Heloísa é direta ao apontar um caminho para essa regulamentação: é preciso parar de fingir que o sigilo entre advogado e cliente é absoluto. Para ela, o sigilo só é inviolável quando envolver o direito de defesa, como quando um criminalista ou tributarista é consultado sobre o que fazer com uma quantia no exterior.
Já no caso de o profissional estar trabalhando em uma operação financeira ou imobiliária, é preciso que ele tenha orientação para fazer seu serviço de forma correta e, ainda assim, informar as autoridades financeiras. E sem ir parar no banco dos réus ao lado do cliente.

- REGISTROS
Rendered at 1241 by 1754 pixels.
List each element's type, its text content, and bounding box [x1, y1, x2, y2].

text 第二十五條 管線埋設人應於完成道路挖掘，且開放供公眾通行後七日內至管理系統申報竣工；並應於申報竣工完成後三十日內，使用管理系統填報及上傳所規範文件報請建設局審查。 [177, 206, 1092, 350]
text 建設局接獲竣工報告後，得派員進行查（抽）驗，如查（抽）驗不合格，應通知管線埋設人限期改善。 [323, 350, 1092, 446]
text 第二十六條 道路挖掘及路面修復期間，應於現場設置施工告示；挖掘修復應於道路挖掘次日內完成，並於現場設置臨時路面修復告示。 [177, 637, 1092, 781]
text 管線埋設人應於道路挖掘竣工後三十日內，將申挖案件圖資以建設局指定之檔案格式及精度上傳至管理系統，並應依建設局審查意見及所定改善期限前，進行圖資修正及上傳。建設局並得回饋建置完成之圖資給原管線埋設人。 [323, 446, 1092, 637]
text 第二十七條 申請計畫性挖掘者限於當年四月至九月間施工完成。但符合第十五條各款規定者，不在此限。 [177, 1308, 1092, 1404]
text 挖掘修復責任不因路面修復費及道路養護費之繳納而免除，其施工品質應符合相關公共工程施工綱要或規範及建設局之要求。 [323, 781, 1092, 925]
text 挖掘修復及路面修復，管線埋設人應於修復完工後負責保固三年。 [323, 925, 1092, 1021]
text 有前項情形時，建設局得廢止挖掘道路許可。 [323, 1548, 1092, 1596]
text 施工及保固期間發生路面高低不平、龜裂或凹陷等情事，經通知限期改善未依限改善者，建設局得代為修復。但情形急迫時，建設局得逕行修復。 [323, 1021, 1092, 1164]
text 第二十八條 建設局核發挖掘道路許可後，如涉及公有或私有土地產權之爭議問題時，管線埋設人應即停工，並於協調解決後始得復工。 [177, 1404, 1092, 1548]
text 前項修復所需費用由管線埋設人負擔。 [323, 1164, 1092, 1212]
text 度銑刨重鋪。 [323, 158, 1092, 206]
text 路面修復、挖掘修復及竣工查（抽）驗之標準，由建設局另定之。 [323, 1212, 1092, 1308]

- INSTRUÇÕES
Reproduza fielmente o trecho do texto sobre o sigilo entre advogado e cliente, desde "Já no caso de" até "lado do cliente.".

- RESPOSTA COMPLETA
Já no caso de o profissional estar trabalhando em uma operação financeira ou imobiliária, é preciso que ele tenha orientação para fazer seu serviço de forma correta e, ainda assim, informar as autoridades financeiras. E sem ir parar no banco dos réus ao lado do cliente.